The problem with Universe, though, is that it’s purely a single player game, and the developers have opted to spend most of their time with the aforementioned Puzzle mode – a collection of eight worlds that each house ten screens and a boss. They start off ridiculously simple and never actually get tough, meaning that you’ll be through most of what the game offers very quickly indeed, and you can’t really fail anyway – there’s restarts for each puzzle and even if the boss survives the next world is unlocked for you anyway.
The ultimate aim is to complete each puzzle, find all the keys (which must be burst gently rather than in a combo) scattered around each level and take out the bosses, which will fill in all the bulletpoints, but whether you’ll have the patience to go back through any levels you missed to dig out the keys will be entirely down to the player – it’s certainly not a requirement.

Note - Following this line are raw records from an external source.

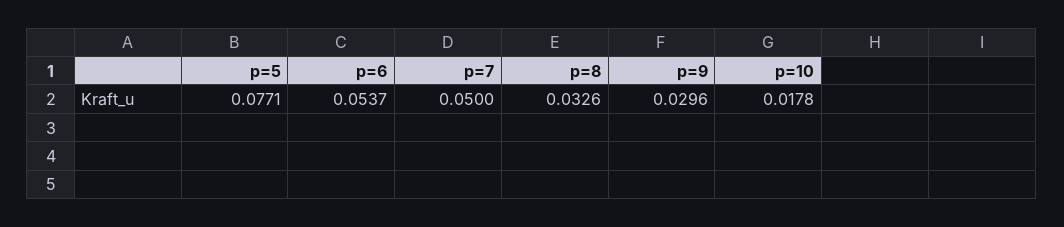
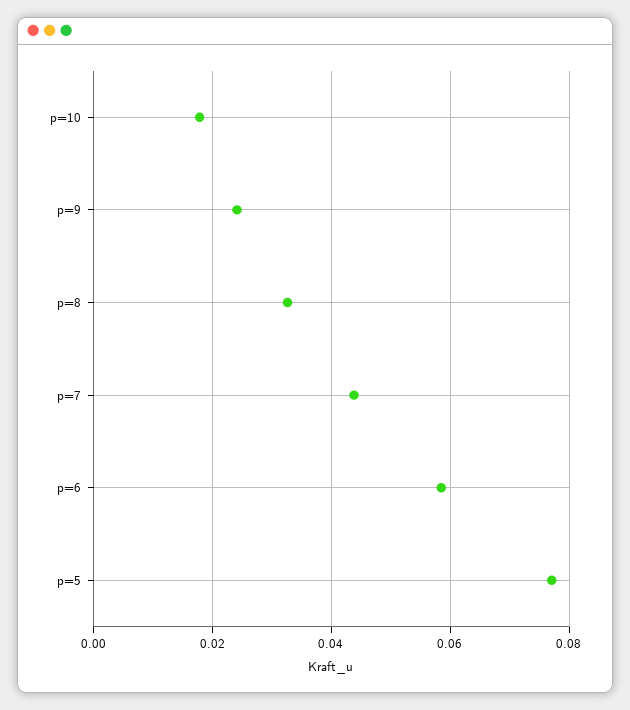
  {
    "p=5": 0.0771,
-   "p=6": 0.0537,
+   "p=6": 0.058,
-   "p=7": 0.05,
+   "p=7": 0.044,
    "p=8": 0.0326,
-   "p=9": 0.0296,
+   "p=9": 0.024,
    "p=10": 0.0178
  }

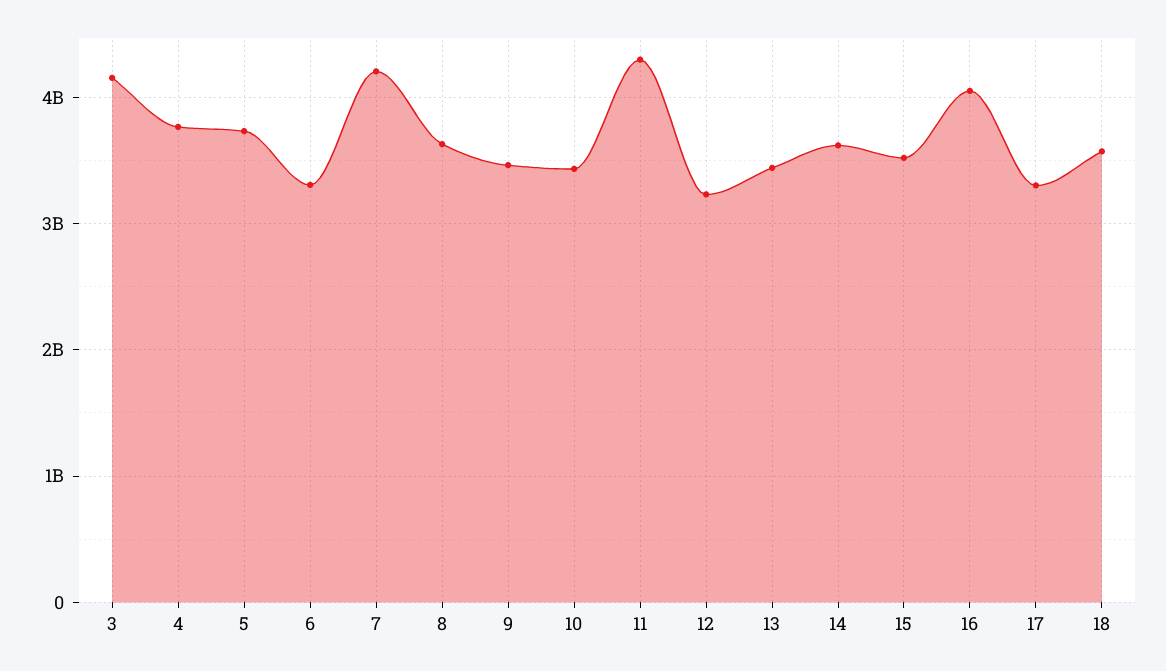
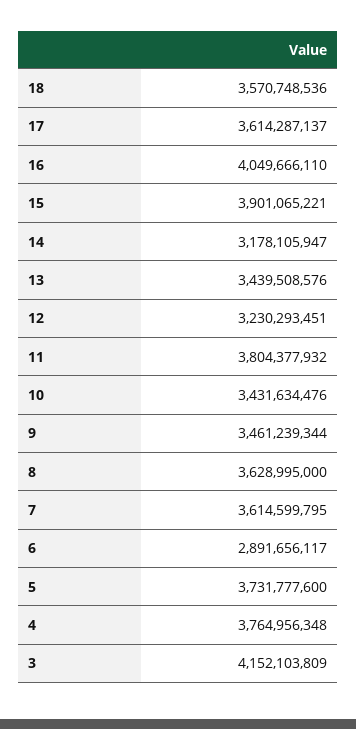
  {
    "3": 4152103809,
    "4": 3764956348,
    "5": 3731777600,
-   "6": 3300000000,
+   "6": 2891656117,
-   "7": 4200000000,
+   "7": 3614599795,
    "8": 3628995000,
    "9": 3461239344,
    "10": 3431634476,
-   "11": 4300000000,
+   "11": 3804377932,
    "12": 3230293451,
    "13": 3439508576,
-   "14": 3600000000,
+   "14": 3178105947,
-   "15": 3500000000,
+   "15": 3901065221,
    "16": 4049666110,
-   "17": 3300000000,
+   "17": 3614287137,
    "18": 3570748536
  }

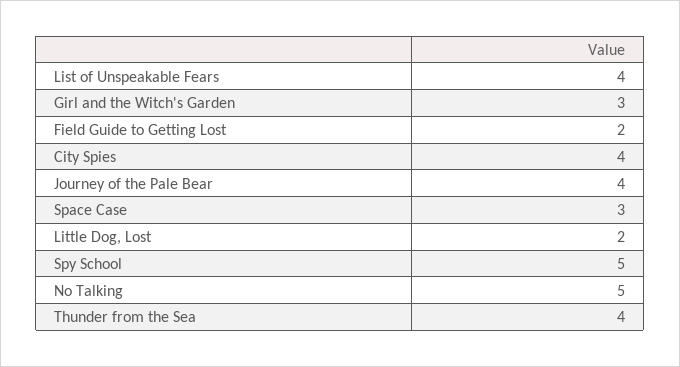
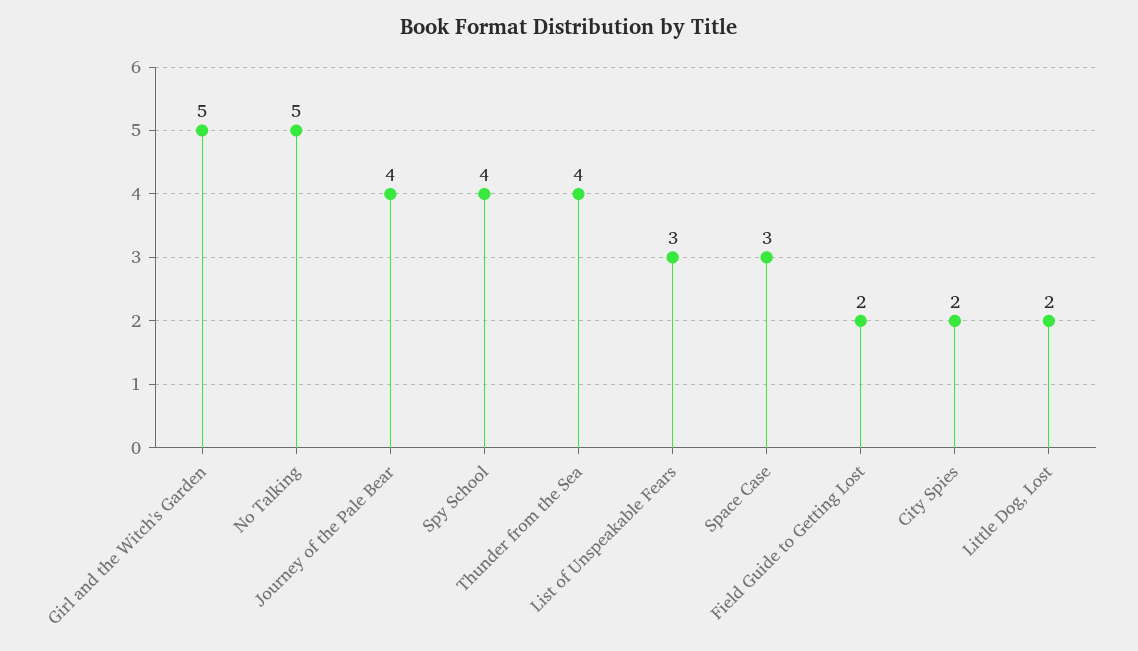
  {
-   "List of Unspeakable Fears": 4,
+   "List of Unspeakable Fears": 3,
-   "Girl and the Witch's Garden": 3,
+   "Girl and the Witch's Garden": 5,
    "Field Guide to Getting Lost": 2,
-   "City Spies": 4,
+   "City Spies": 2,
    "Journey of the Pale Bear": 4,
    "Space Case": 3,
    "Little Dog, Lost": 2,
-   "Spy School": 5,
+   "Spy School": 4,
    "No Talking": 5,
    "Thunder from the Sea": 4
  }

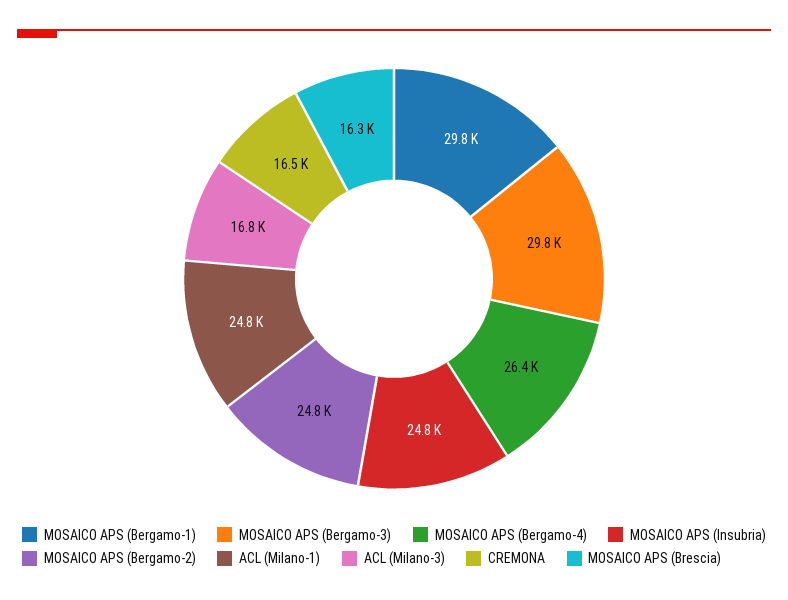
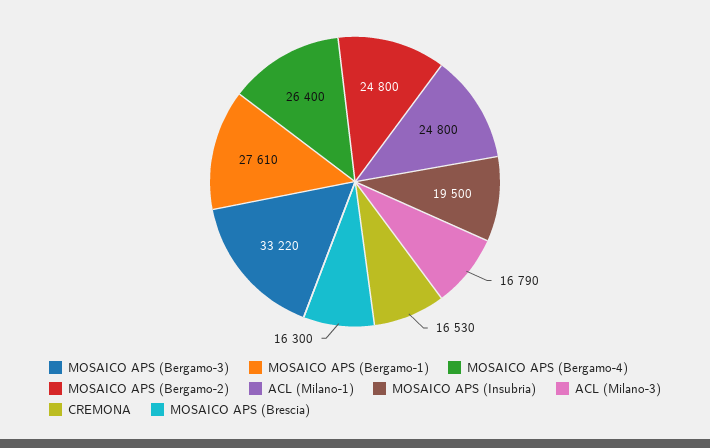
  {
-   "MOSAICO APS (Bergamo-1)": 29800,
+   "MOSAICO APS (Bergamo-1)": 27610,
-   "MOSAICO APS (Bergamo-3)": 29800,
+   "MOSAICO APS (Bergamo-3)": 33220,
    "MOSAICO APS (Bergamo-4)": 26400,
-   "MOSAICO APS (Insubria)": 24800,
+   "MOSAICO APS (Insubria)": 19500,
    "MOSAICO APS (Bergamo-2)": 24800,
    "ACL (Milano-1)": 24800,
    "ACL (Milano-3)": 16790,
    "CREMONA": 16530,
    "MOSAICO APS (Brescia)": 16300
  }

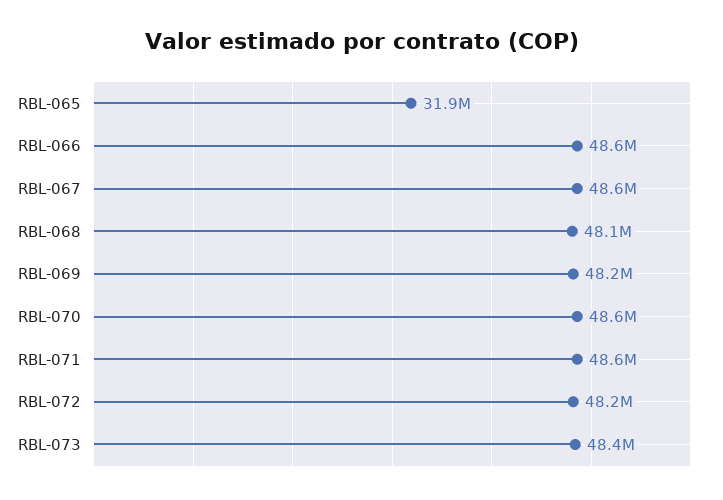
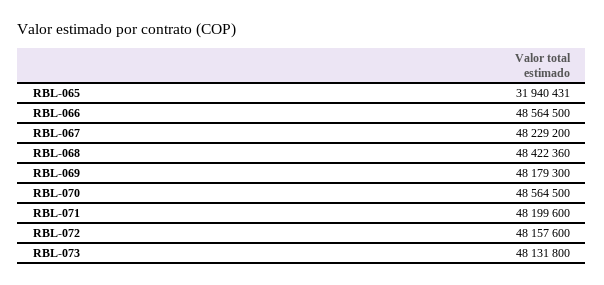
  {
    "RBL-065": 31940431,
    "RBL-066": 48564500,
-   "RBL-067": 48600000,
+   "RBL-067": 48229200,
-   "RBL-068": 48100000,
+   "RBL-068": 48422360,
    "RBL-069": 48179300,
    "RBL-070": 48564500,
-   "RBL-071": 48600000,
+   "RBL-071": 48199600,
    "RBL-072": 48157600,
-   "RBL-073": 48400000
+   "RBL-073": 48131800
  }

Along the way you’ll build up a special bar (with three levels) which you can use with the X button to fire a unique weapon (a rainbow coloured bubble that matches anything, a bomb that dyes surrounding bubbles the same colour and a laser that wipes out half the screen) which does add a little bit of variety, and high score fans will relish the slow-motion mode that’s activated when you burst a set number of bubbles at once. Nothing ground-breaking, but at least there’s an attempt at original features.[drop2]Sadly, though, away from the puzzle mode you’re left with nothing but a few challenges – a timer based score attack and an open ended one, but these are little more than extended puzzle variants, and the absence of online leaderboards will mean there’s little challenge – the local high score table doesn’t even let you put your initials in. The biggest loss, though, is any kind of multiplayer, the series’ main draw for us personally and although we can potentially forgive the lack of internet play, there’s no local battles and – get this – you can’t even play against the AI.
It’s an odd omission, which means that – for the price – this is a really expensive couple of hours entertainment. We picked up Universe for £25 (an already discounted rate) and even at that price it’s a poor buy. Sure, the controls work well enough, the presentation’s cute (although the graphics are often blurry when they scale) and the music’s decent enough, but anyone looking for something to keep them busy on the 3DS will be disappointed – and that’s the biggest shame, as this could have been brilliant.
- What gameplay there is is solid
- Some nice fan service in the music
- Massively overpriced, even at £25
- Puzzle mode can be completed in under 2 hours
- No online scoreboards
- No multiplayer, even against AI
- Cheap bitmap scaling
Puzzle Bobble Universe suffers from being an overpriced, undernourished launch period game for a system that’s already being derided for its short term pleasures. This could have been a fantastic puzzler and stacked with features, but instead it’s a poor example of a series that has been far richer in past years, and by losing the core mechanic – competitive play – it’s reduced to a mere shadow of its former brilliance. A real fall from grace.